**TASK INSTRUCTIONS**
If an entry holds a picture, drop the picture but restate the entry word for word.

**EXERCISE INPUT**
========

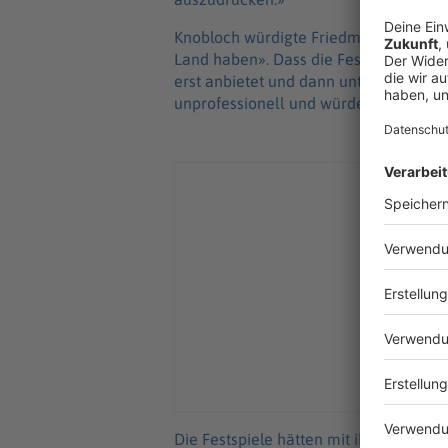
Knobloch würdigte Friedman als einen 
Land haben». Dass die Festspielleitun
erst anbietet und dann unter fadensch
unprofessionell und würdelos. Wer Ba
Die Festspiele hätten mit ihrem Vorge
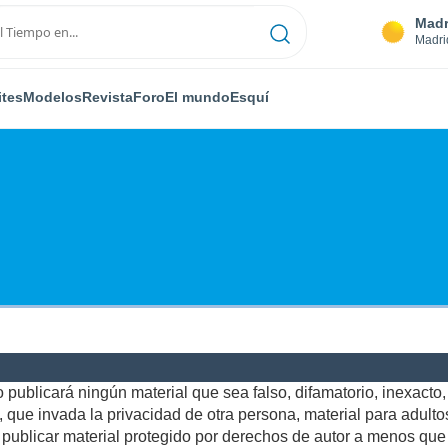
Madr
Madri
ites
Modelos
Revista
Foro
El mundo
Esquí
publicará ningún material que sea falso, difamatorio, inexacto, a
ue invada la privacidad de otra persona, material para adultos,
ublicar material protegido por derechos de autor a menos que u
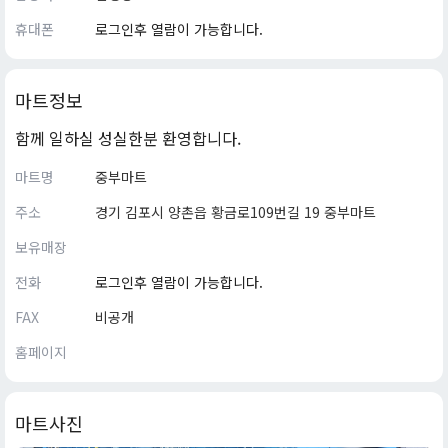
휴대폰
로그인후 열람이 가능합니다.
마트정보
함께 일하실 성실한분 환영합니다.
마트명
중부마트
주소
경기 김포시 양촌읍 황금로109번길 19 중부마트
보유매장
전화
로그인후 열람이 가능합니다.
FAX
비공개
홈페이지
마트사진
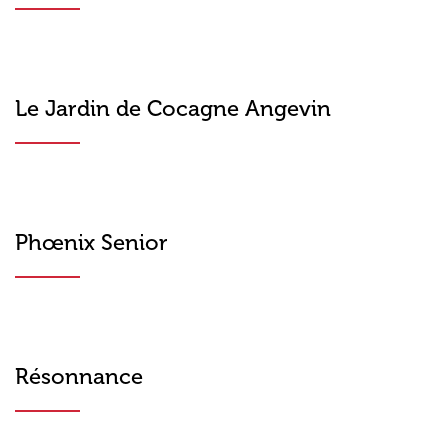
Le Jardin de Cocagne Angevin
Phœnix Senior
Résonnance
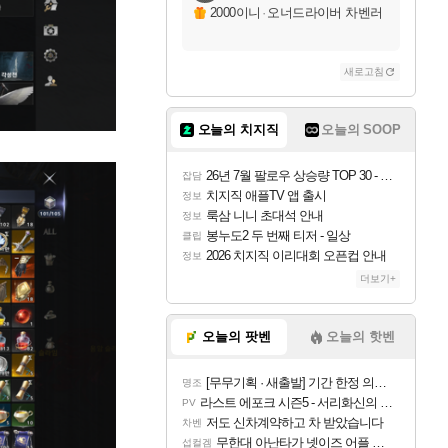
2000이니
·
오너드라이버 차벤러
새로고침
오늘의 치지직
오늘의 SOOP
26년 7월 팔로우 상승량 TOP 30 - 월간 치지직
잡담
치지직 애플TV 앱 출시
정보
룩삼 니니 초대석 안내
정보
봉누도2 두 번째 티저 - 일상
클립
2026 치지직 이리대회 오픈컵 안내
정보
더보기+
오늘의 팟벤
오늘의 핫벤
[무무기획 · 새출발] 기간 한정 의뢰 이벤트
명조
라스트 에포크 시즌5 - 서리화신의 분노 티저
PV
저도 신차계약하고 차 받았습니다
차벤
무한대 아난타가 넷이즈 어플 달력에 일정 등록
섭컬겜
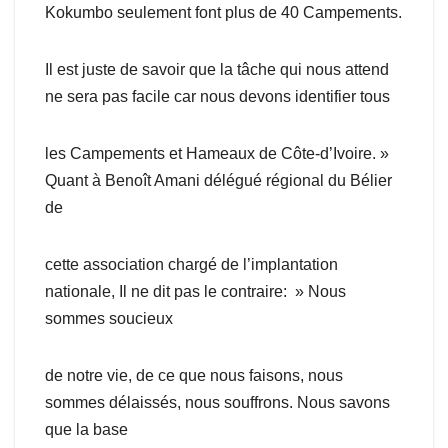
Kokumbo seulement font plus de 40 Campements.
Il est juste de savoir que la tâche qui nous attend
ne sera pas facile car nous devons identifier tous
les Campements et Hameaux de Côte-d’Ivoire. »
Quant à Benoît Amani délégué régional du Bélier
de
cette association chargé de l’implantation
nationale, Il ne dit pas le contraire: » Nous
sommes soucieux
de notre vie, de ce que nous faisons, nous
sommes délaissés, nous souffrons. Nous savons
que la base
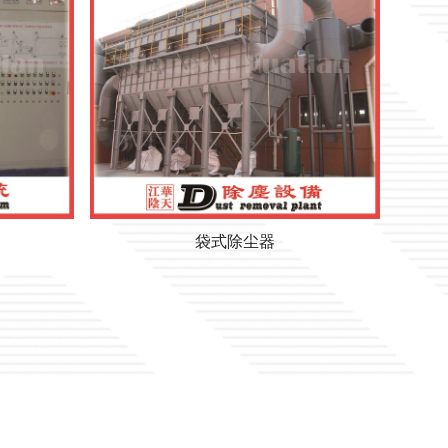
袋式除尘器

========

**OUTPUT FOR THIS EXERCISE**
Knobloch würdigte Friedman als einen 
Land haben». Dass die Festspielleitun
erst anbietet und dann unter fadensch
unprofessionell und würdelos. Wer Ba
Die Festspiele hätten mit ihrem Vorge
Madr
Madri
ites
Modelos
Revista
Foro
El mundo
Esquí
publicará ningún material que sea falso, difamatorio, inexacto, a
ue invada la privacidad de otra persona, material para adultos,
ublicar material protegido por derechos de autor a menos que u
휴대폰
로그인후 열람이 가능합니다.
마트정보
함께 일하실 성실한분 환영합니다.
마트명
중부마트
주소
경기 김포시 양촌읍 황금로109번길 19 중부마트
보유매장
전화
로그인후 열람이 가능합니다.
FAX
비공개
홈페이지
마트사진
Le Jardin de Cocagne Angevin
Phœnix Senior
Résonnance
2000이니
·
오너드라이버 차벤러
새로고침
오늘의 치지직
오늘의 SOOP
26년 7월 팔로우 상승량 TOP 30 - 월간 치지직
잡담
치지직 애플TV 앱 출시
정보
룩삼 니니 초대석 안내
정보
봉누도2 두 번째 티저 - 일상
클립
2026 치지직 이리대회 오픈컵 안내
정보
더보기+
오늘의 팟벤
오늘의 핫벤
[무무기획 · 새출발] 기간 한정 의뢰 이벤트
명조
라스트 에포크 시즌5 - 서리화신의 분노 티저
PV
저도 신차계약하고 차 받았습니다
차벤
무한대 아난타가 넷이즈 어플 달력에 일정 등록
섭컬겜
Kokumbo seulement font plus de 40 Campements.
Il est juste de savoir que la tâche qui nous attend
ne sera pas facile car nous devons identifier tous
les Campements et Hameaux de Côte-d’Ivoire. »
Quant à Benoît Amani délégué régional du Bélier
de
cette association chargé de l’implantation
nationale, Il ne dit pas le contraire: » Nous
sommes soucieux
de notre vie, de ce que nous faisons, nous
sommes délaissés, nous souffrons. Nous savons
que la base
袋式除尘器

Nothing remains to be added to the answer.